Lelaki itu tidak menjawab, ia hanya melemparkan senyum simpul kepadaku. Tiba-tiba di tengah pembicaraan aku dan lelaki tua itu, tingkap-tingkap angin berhembus, terdengar derit pintu bergerak. Angin sepoi itu menyentuh lembut kulitku. Sepoi itu pun segera menjelma dingin dan dengan cepat menyusup dan menguasai tubuhku.
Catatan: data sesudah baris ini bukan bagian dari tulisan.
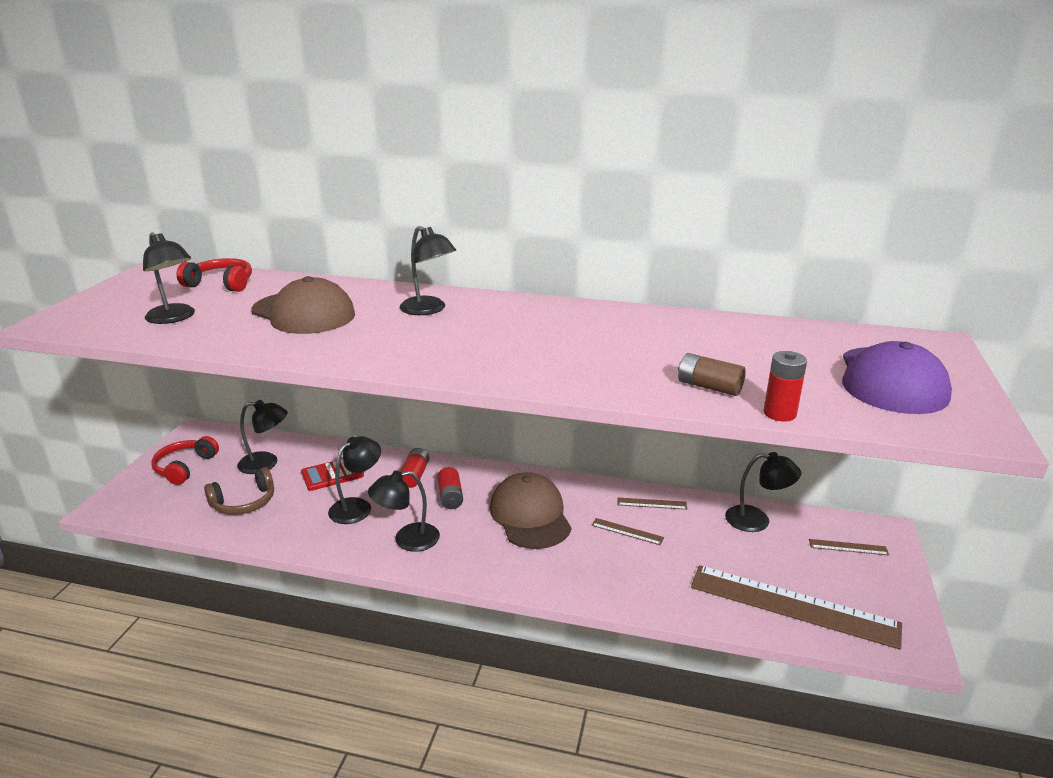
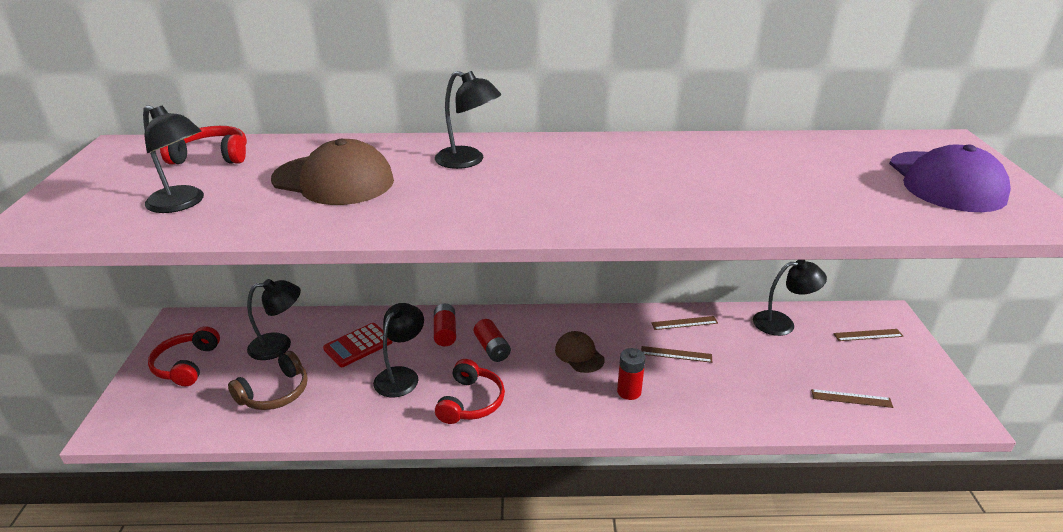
camera: 15 degrees left, 5 degrees up
black lamp [368,471,440,552] -> red headphones [435,359,505,424]
brown cap [490,472,572,549] -> brown cap [555,331,605,373], size x0.55
brown battery [678,353,746,396] -> none
brown ruler [691,565,902,650] -> brown ruler [811,389,893,408], size x0.41
red battery [764,351,807,422] -> red battery moved to [617,348,645,400]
Seketika itu pula, lelaki tua itu hilang lenyap dari pandangan. Aku mencarinya. aku getar-getir terhadap lelaki tua yang hilang secara misterius dari pandanganku. Di dalam gedung tua itu, aku tidak menjumpai siapa-siapa lagi selain aku dan burung gereja yang bercicit menimang anaknya.
***
Setelah beberapa hari peristiwa di gereja tua, aku seperti biasa menjalankan rutinitasku. Rumah, kantor, gereja. Aku tidak memikirkan lagi tentang lelaki tua. Sebab kupikir dia akan kujumpai di waktu lain pada tempat yang sama atau mungkin pada tempat lain pula.
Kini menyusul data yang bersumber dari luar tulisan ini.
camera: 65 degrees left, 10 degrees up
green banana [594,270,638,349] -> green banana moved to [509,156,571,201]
Berarak dari situ, pada hari minggu. Ketika pagi merekah. Seperti biasa, sayup-sayup pujian terdengar dari dalam gereja. Orang-orang datang berbondong-bondong untuk sembayang. Dan tanpa sengaja, aku berpapasan dengan wanita yang pernah menggelamkan aku dalam lautan cintanya, setelah bertahun-tahun lamanya hilang lenyap tanpa kabar, akhirnya di halaman gereja tua itu aku menjumpainya kembali.
Mata itu, ya matanya indah sekali apalagi dengan merah merona bibirnya. Parasnya masih seperti dulu, seperti porselin cina. Tak kurang sedikitpun. Ia tetap cantik.
Tapi, ia datang bukan seorang diri. Tiba-tiba ada anak kecil memanggil namanya “mama…” Mungkin inilah jawaban dari doaku, bahwa ia sekarang bahagia bersama dengan anak dan suami yang adalah karibku.